Software Design by Example 7: Pattern Matching
Every piece of technical writing I’ve ever done has been shaped by the work of Brian Kernighan. The Elements of Programming Style, Software Tools in Pascal, The Unix Programming Environment, and The C Programming Language didn’t just teach me how to design software (as opposed to just writing code); the clarity of Kernighan’s explanations gave me a model to imitate and a standard to strive for.

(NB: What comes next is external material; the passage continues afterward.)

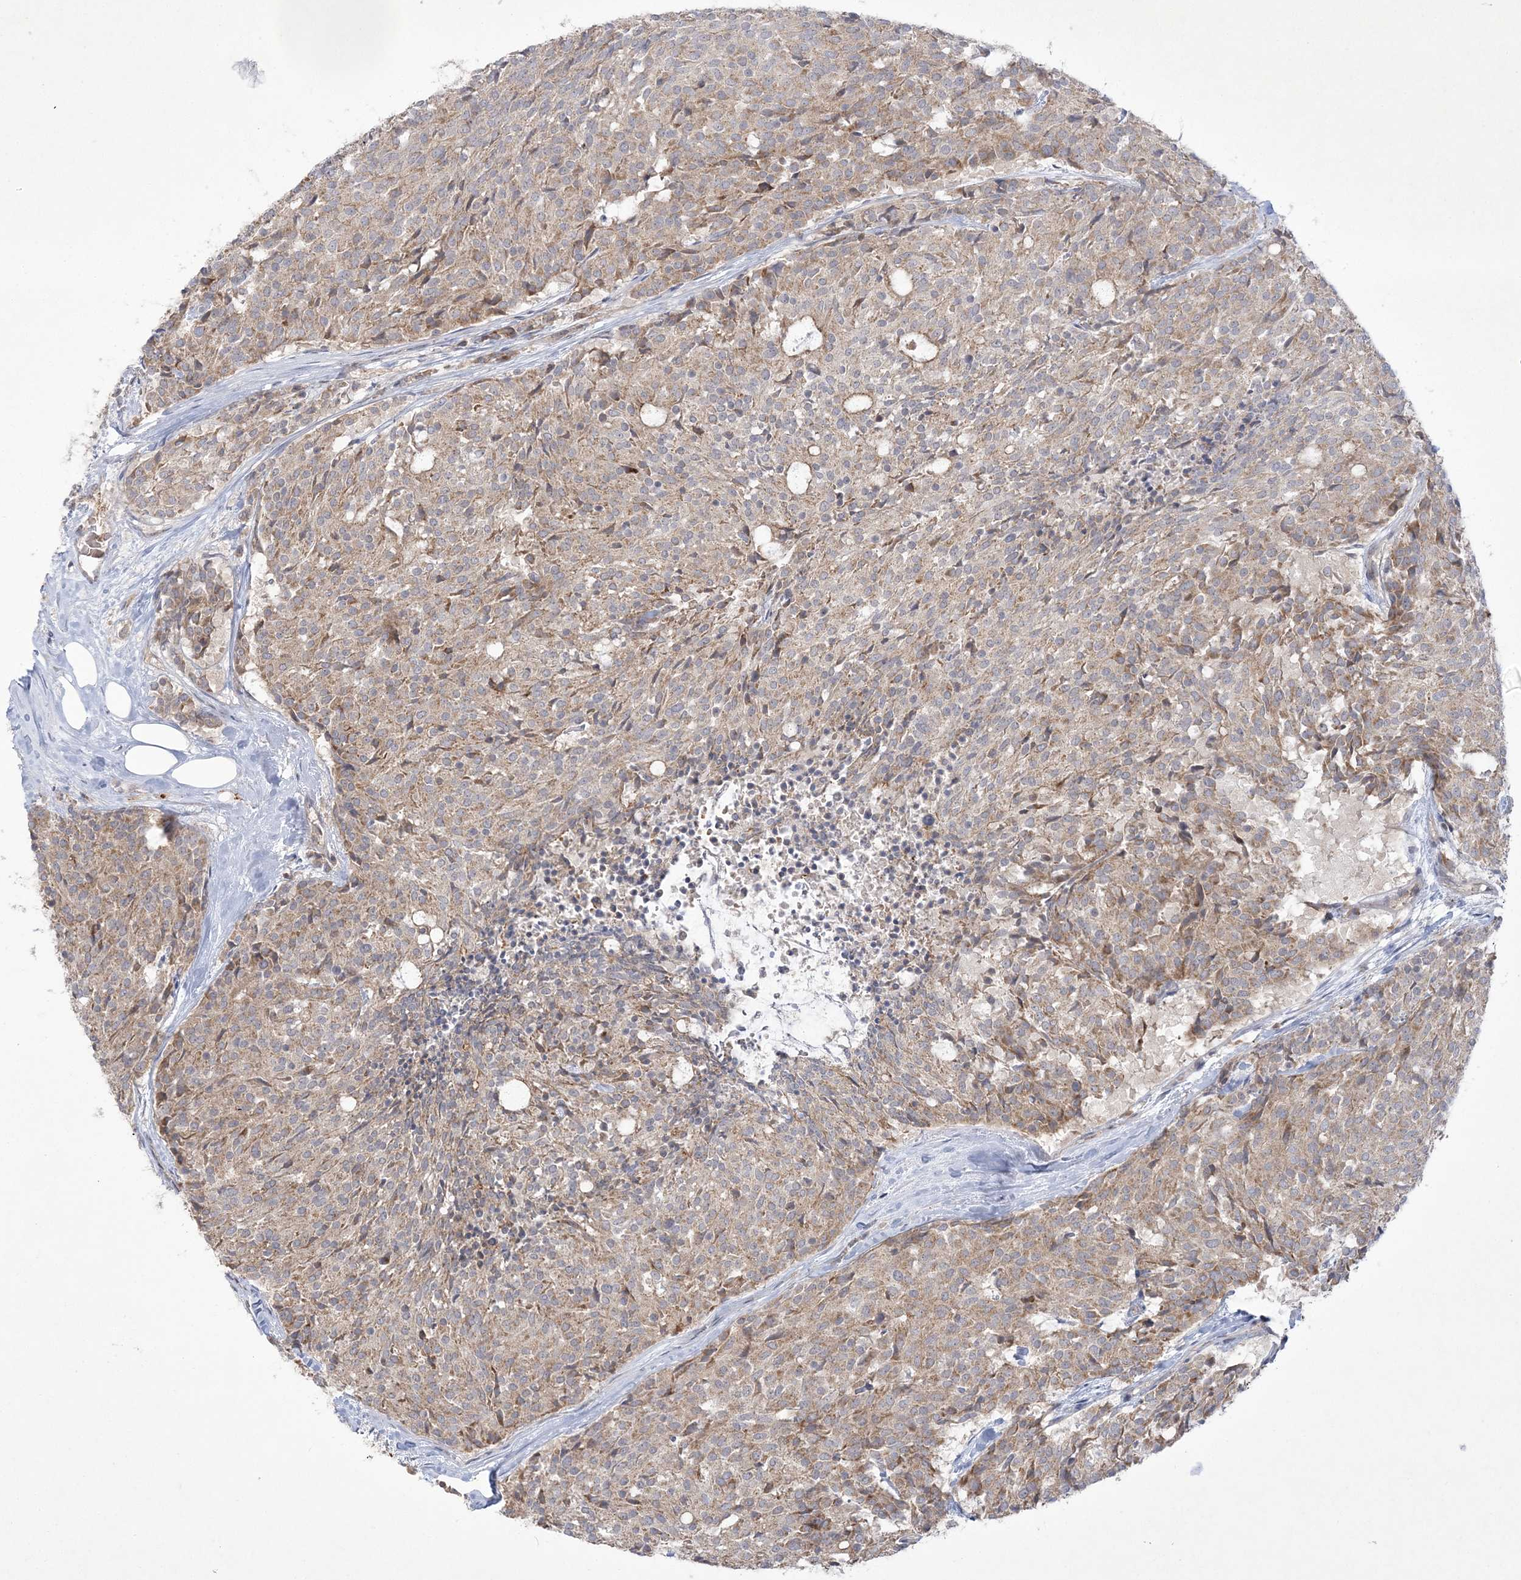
{"staining": {"intensity": "weak", "quantity": ">75%", "location": "cytoplasmic/membranous"}, "tissue": "carcinoid", "cell_type": "Tumor cells", "image_type": "cancer", "snomed": [{"axis": "morphology", "description": "Carcinoid, malignant, NOS"}, {"axis": "topography", "description": "Pancreas"}], "caption": "Immunohistochemistry (IHC) staining of malignant carcinoid, which displays low levels of weak cytoplasmic/membranous positivity in approximately >75% of tumor cells indicating weak cytoplasmic/membranous protein expression. The staining was performed using DAB (brown) for protein detection and nuclei were counterstained in hematoxylin (blue).", "gene": "ADAMTS12", "patient": {"sex": "female", "age": 54}}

It was therefore one of the proudest moments of my life when Kernighan agreed to contribute a chapter to Beautiful Code in 2006. The subject he chose was matching regular expression—more specifically, the very first regular expression matcher that Rob Pike wrote for Unix in the early 1970s. It only matched the patterns shown below, but as Kernighan wrote, “This is quite a useful class; in my own experience of using regular expressions on a day-to-day basis, it easily accounts for 95 percent of all instances.”
|Any literal character c||c|
|Any single character||.|
|Beginning of input||^|
|End of input||$|
|Zero or more of the previous character||*|
Terms defined: base class, Chain of Responsibility pattern, child (in a tree), coupling, depth-first, derived class, Document Object Model, eager matching, eager matching, greedy algorithm, lazy matching, node, Open-Closed Principle, polymorphism, query selector, regular expression, scope creep, test-driven development.